The simultaneous—and seemingly conflicting—milestones within the energy sector highlight just how quickly this year’s stock market can change. Such volatility across the market has made it difficult for investors to try to predict where stocks are headed next.
Despite signs that the breadth of the market’s rally was widening earlier this month, investors have been more concerned lately about signs of a rise in coronavirus cases. On Wednesday, major indexes fell, as pockets of infections intensified fears that lockdowns would be reinstated.
Some of the biggest winners for the quarter in the S&P 500 have been energy stocks, with Apache Corp. surging 213% since March 31 and Marathon Oil Corp. climbing 76%—a trend that analysts say could have been driven earlier this quarter by bargain hunting for discounted shares, as well as short sellers rushing to cover their bets.
But there have been other pockets of outperformance, too: PayPal Holdings Inc. is among the best performers in the S&P 500 for the quarter, gaining 75%. Meanwhile, Dish Network Corp. has grown 72%, CarMax Inc. has risen 66% and eBay Inc. has jumped 62%.
The S&P 500’s worst performers include Xerox Holdings Corp., Cincinnati Financial Corp., General Electric Co. and Coty Inc., all of which are down 16% or more quarter-to-date.
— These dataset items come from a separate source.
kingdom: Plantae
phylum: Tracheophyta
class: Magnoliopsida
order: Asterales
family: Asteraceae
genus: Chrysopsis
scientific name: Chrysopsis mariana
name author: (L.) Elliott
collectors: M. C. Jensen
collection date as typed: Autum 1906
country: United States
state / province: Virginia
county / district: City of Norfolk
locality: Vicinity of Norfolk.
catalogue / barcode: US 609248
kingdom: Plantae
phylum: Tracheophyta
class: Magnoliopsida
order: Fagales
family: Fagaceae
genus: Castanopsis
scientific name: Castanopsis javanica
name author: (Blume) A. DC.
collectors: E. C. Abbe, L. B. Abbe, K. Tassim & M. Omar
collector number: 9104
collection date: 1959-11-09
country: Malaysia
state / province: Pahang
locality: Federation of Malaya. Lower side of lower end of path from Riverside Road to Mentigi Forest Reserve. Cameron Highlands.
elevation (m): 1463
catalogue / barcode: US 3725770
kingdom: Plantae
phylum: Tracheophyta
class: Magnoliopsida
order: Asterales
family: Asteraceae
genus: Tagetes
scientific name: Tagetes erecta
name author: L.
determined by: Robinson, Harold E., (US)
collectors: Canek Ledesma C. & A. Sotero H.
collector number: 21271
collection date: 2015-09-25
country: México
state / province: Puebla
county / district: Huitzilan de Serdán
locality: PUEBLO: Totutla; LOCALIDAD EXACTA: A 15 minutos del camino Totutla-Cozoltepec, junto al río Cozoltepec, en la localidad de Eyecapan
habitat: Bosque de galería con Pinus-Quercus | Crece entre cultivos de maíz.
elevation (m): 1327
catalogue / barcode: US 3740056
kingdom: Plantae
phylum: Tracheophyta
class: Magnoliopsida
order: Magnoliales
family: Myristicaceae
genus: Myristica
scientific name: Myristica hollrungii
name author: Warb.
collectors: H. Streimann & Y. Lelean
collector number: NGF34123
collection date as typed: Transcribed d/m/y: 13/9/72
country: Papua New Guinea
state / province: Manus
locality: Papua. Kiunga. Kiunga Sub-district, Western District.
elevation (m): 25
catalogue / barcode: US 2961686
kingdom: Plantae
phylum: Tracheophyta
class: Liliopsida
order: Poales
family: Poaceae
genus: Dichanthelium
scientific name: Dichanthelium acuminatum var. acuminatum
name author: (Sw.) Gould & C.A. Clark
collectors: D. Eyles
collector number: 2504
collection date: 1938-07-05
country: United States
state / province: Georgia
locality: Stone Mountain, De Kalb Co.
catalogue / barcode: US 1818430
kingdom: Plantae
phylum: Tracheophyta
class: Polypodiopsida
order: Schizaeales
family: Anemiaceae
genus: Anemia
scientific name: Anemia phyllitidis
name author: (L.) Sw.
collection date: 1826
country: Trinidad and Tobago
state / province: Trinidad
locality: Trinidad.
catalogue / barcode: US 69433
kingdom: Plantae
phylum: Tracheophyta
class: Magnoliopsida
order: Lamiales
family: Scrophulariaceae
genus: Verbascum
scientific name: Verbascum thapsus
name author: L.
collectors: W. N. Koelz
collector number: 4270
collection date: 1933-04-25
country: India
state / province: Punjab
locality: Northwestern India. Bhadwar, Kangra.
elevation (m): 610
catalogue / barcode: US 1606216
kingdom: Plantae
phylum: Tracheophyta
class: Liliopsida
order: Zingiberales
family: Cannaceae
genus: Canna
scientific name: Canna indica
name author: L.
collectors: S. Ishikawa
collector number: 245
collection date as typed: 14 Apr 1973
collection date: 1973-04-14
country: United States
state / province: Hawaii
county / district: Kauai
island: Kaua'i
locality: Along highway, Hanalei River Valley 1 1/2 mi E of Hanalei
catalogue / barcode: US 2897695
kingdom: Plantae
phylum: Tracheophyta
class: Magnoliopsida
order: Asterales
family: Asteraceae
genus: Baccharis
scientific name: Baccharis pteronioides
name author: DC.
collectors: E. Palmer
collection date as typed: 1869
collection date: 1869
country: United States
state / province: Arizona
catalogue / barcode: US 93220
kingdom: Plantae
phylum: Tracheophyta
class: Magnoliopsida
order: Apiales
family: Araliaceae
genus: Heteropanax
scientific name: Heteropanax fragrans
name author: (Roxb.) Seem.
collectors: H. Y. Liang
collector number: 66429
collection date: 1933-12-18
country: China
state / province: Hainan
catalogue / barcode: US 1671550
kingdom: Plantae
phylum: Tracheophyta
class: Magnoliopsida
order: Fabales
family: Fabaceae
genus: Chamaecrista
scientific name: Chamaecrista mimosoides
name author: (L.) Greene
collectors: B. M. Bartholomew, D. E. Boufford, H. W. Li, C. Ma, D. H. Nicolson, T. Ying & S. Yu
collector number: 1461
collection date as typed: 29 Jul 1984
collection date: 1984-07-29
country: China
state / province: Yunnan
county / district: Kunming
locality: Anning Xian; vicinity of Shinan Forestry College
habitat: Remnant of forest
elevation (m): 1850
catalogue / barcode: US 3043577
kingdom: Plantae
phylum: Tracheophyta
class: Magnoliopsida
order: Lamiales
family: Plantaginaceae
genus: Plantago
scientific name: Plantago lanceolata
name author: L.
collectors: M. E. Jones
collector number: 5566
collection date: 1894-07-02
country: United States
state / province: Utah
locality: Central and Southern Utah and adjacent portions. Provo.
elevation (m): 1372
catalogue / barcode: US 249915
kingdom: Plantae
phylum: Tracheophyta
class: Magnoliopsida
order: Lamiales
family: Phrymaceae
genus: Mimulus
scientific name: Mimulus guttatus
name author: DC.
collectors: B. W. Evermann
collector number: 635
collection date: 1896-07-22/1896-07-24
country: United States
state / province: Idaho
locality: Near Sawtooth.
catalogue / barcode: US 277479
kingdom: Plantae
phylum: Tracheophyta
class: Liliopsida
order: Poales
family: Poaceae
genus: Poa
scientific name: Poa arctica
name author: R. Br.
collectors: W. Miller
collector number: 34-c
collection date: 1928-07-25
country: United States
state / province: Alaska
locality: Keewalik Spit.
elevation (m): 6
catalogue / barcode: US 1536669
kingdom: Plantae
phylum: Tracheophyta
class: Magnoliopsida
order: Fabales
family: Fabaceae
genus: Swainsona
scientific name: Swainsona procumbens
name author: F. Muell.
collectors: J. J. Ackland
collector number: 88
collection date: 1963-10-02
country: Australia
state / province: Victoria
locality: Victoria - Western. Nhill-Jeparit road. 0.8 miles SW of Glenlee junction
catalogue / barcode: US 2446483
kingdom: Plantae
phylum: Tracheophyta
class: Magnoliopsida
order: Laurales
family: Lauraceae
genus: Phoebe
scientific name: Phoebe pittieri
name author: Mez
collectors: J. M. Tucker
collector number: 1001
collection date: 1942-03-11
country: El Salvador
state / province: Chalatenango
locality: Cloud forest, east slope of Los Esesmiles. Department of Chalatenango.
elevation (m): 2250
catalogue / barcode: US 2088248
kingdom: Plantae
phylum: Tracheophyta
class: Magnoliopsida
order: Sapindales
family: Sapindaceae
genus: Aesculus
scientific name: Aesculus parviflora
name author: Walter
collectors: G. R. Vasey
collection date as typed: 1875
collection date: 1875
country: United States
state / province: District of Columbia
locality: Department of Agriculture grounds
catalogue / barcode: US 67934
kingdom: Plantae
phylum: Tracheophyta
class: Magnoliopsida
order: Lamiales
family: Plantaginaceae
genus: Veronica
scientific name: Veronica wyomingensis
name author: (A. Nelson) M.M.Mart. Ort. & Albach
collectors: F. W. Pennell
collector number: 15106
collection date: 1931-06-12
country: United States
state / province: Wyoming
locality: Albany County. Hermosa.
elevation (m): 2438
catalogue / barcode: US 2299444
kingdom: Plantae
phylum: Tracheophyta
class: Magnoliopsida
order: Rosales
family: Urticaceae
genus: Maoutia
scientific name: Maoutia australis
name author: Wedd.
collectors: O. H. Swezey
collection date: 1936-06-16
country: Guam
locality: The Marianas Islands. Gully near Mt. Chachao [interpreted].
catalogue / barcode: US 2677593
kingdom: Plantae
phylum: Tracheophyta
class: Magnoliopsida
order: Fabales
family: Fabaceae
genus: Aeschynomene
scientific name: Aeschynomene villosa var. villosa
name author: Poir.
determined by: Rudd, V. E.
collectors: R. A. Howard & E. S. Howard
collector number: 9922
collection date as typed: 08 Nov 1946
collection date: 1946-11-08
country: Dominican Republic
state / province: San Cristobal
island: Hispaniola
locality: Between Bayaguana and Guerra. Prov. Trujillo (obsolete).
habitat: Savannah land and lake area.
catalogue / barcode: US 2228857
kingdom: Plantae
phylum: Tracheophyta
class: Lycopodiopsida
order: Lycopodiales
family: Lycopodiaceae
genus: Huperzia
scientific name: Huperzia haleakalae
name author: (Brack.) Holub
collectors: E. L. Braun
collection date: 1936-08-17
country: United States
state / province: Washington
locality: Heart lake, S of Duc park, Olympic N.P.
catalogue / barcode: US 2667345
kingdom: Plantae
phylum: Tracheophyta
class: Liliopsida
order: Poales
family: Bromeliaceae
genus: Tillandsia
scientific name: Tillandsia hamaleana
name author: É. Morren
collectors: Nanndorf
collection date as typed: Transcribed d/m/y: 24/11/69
A resurgence in cyclical stocks helped drive markets higher in late May and early June, but after the S&P 500 hit a recent peak on June 8, the market has been far more choppy and many economically sensitive stocks have fallen. Large-cap technology stocks have continued to be steady performers in the weeks since, helping to lead strong performances in some of the sectors in which they are included.
The communications services sector, for example, which includes Facebook Inc. and Google parent Alphabet Inc. is up 20% for the quarter, on track for its best performance since the fourth quarter of 2002. And the information technology sector, meanwhile, has gained 27%, on course for its best performance since late 2001.